### Exercise
Among the lines of the records, please find those that contain the word "hand" and copy them.

### Available records
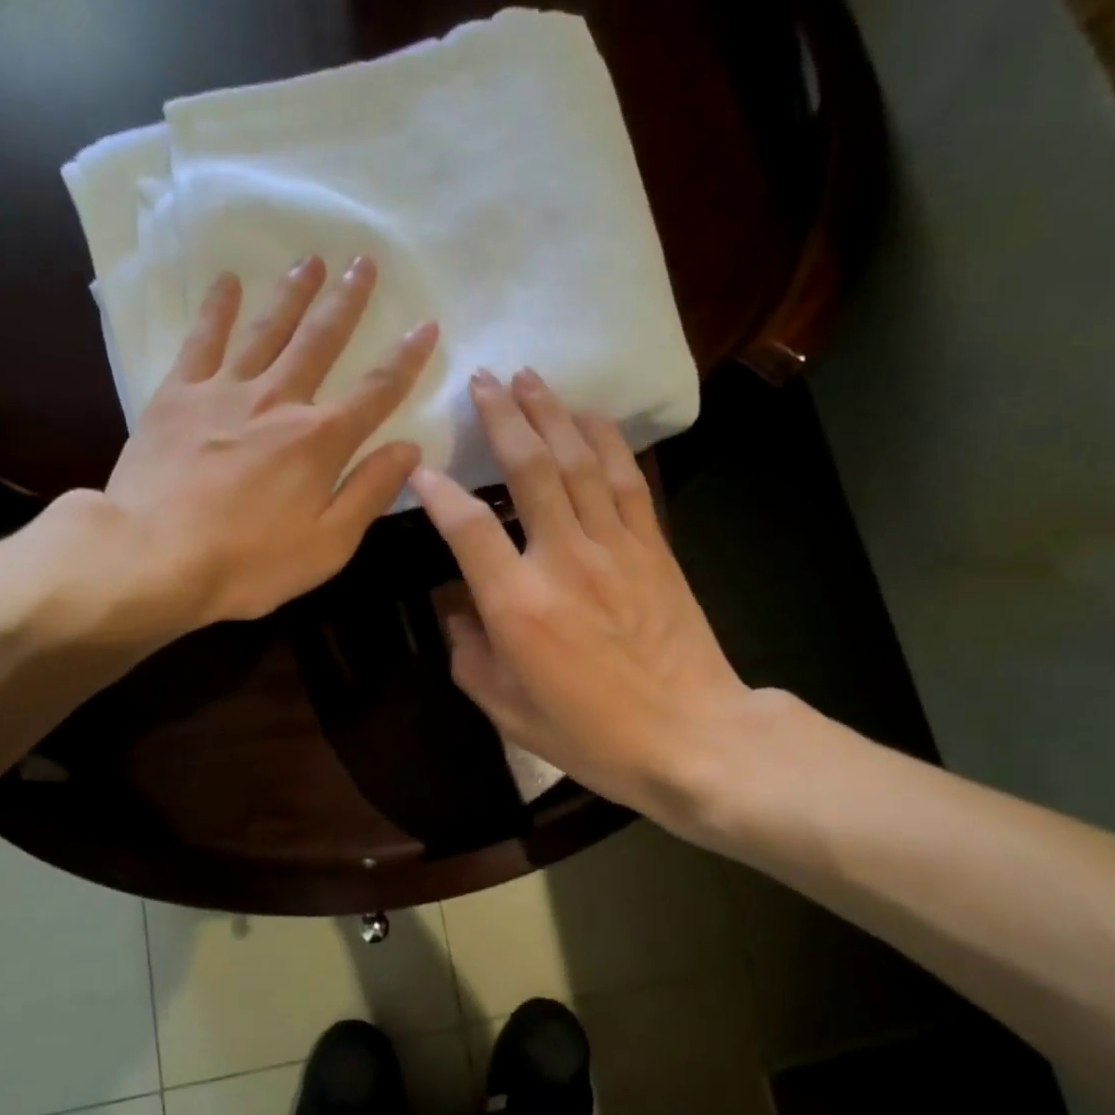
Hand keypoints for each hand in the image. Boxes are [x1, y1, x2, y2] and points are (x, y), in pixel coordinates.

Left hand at [11, 254, 434, 659]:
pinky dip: (217, 309)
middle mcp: (278, 402)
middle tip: (365, 261)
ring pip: (267, 329)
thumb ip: (369, 492)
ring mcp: (224, 392)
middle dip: (348, 301)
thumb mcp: (327, 545)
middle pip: (321, 341)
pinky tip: (229, 283)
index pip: (376, 390)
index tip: (426, 323)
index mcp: (320, 440)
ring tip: (311, 260)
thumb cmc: (248, 563)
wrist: (152, 558)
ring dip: (293, 293)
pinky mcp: (177, 396)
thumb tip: (409, 449)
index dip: (406, 357)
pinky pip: (202, 341)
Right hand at [410, 369, 767, 820]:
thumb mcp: (508, 711)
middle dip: (502, 418)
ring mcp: (615, 547)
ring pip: (579, 461)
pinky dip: (606, 441)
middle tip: (483, 380)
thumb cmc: (592, 735)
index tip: (422, 468)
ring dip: (552, 413)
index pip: (467, 528)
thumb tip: (457, 612)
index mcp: (518, 604)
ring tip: (530, 378)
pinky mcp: (654, 546)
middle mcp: (563, 559)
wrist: (692, 736)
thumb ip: (470, 656)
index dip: (438, 492)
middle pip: (529, 469)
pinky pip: (626, 480)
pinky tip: (590, 417)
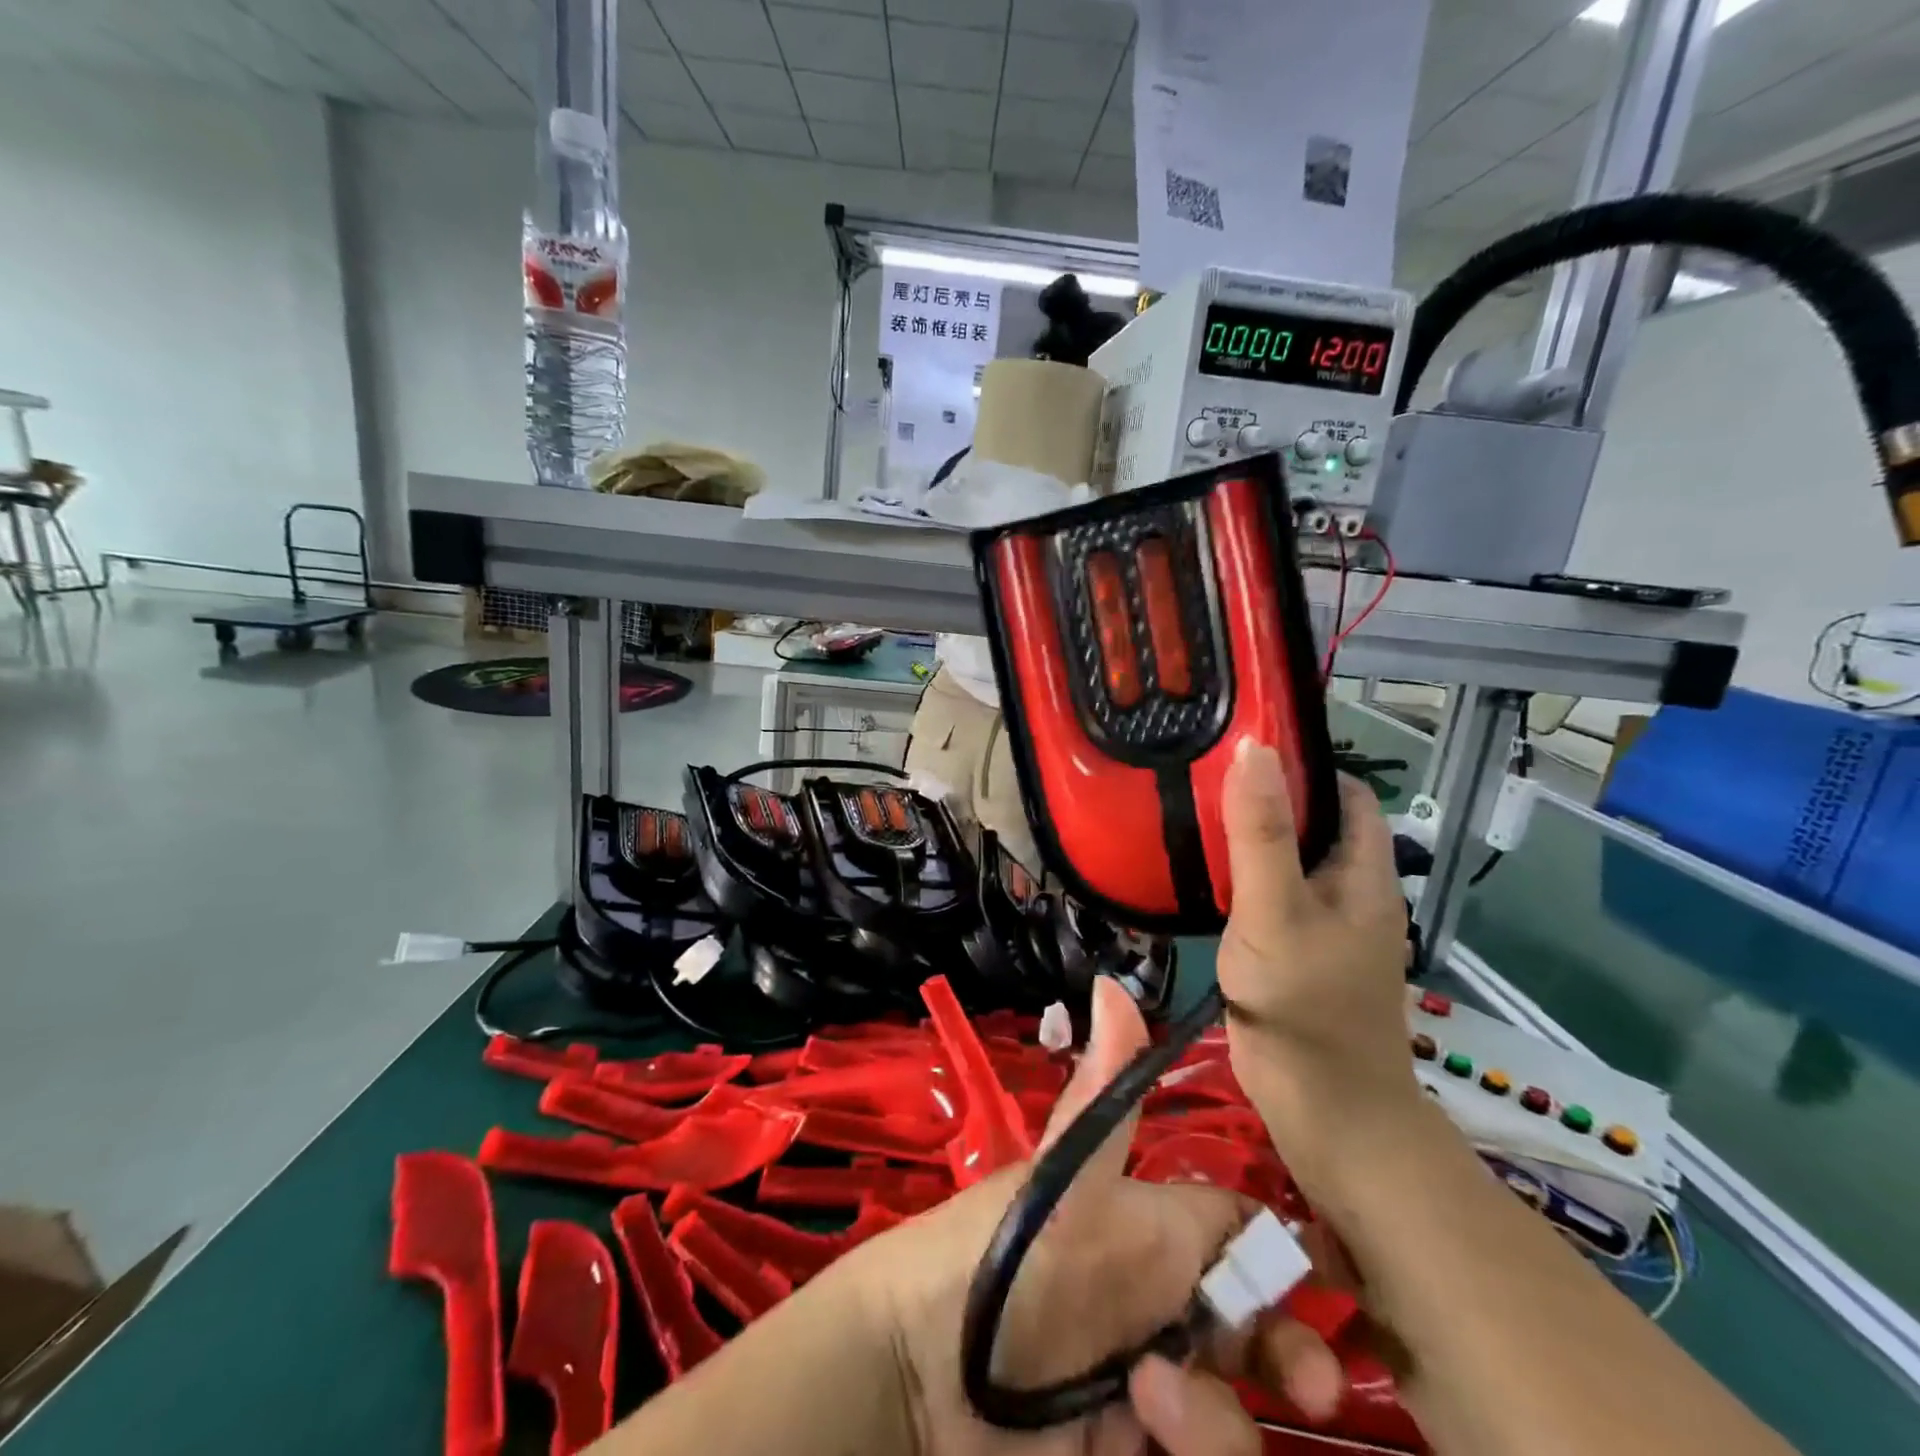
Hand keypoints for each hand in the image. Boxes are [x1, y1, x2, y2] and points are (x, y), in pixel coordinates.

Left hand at [840, 978, 1344, 1455]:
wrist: (924, 1372)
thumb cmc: (1007, 1258)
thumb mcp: (1068, 1179)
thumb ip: (1105, 1096)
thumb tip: (1112, 980)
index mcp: (1154, 1234)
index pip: (1240, 1235)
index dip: (1285, 1259)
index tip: (1337, 1291)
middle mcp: (1160, 1306)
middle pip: (1256, 1332)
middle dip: (1293, 1358)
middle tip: (1313, 1386)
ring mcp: (1150, 1385)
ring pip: (1233, 1409)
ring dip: (1217, 1420)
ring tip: (1154, 1405)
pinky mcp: (1130, 1450)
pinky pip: (1196, 1452)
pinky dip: (1191, 1449)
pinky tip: (1136, 1438)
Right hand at [1216, 744, 1427, 1200]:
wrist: (1325, 1117)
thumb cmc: (1306, 1008)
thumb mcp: (1277, 912)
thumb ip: (1260, 834)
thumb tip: (1253, 747)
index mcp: (1364, 873)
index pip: (1345, 794)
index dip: (1304, 764)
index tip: (1244, 743)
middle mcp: (1349, 892)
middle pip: (1312, 824)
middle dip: (1265, 795)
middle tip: (1199, 771)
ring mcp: (1320, 926)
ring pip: (1285, 861)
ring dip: (1247, 836)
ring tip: (1187, 809)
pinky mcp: (1292, 953)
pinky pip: (1266, 897)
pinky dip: (1237, 877)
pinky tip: (1197, 874)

### Response
Hand keypoints for each hand in the image. Boxes are [x1, y1, x2, y2] and points are (x, y), in pixel coordinates.
Left hand at [11, 254, 434, 659]:
Right hand at [410, 369, 767, 820]:
Hand keypoints for each hand in the image. Boxes are [x1, y1, x2, y2] and points are (x, y), in pixel coordinates.
Left hand at [840, 978, 1344, 1455]:
Right hand at [1216, 744, 1427, 1200]:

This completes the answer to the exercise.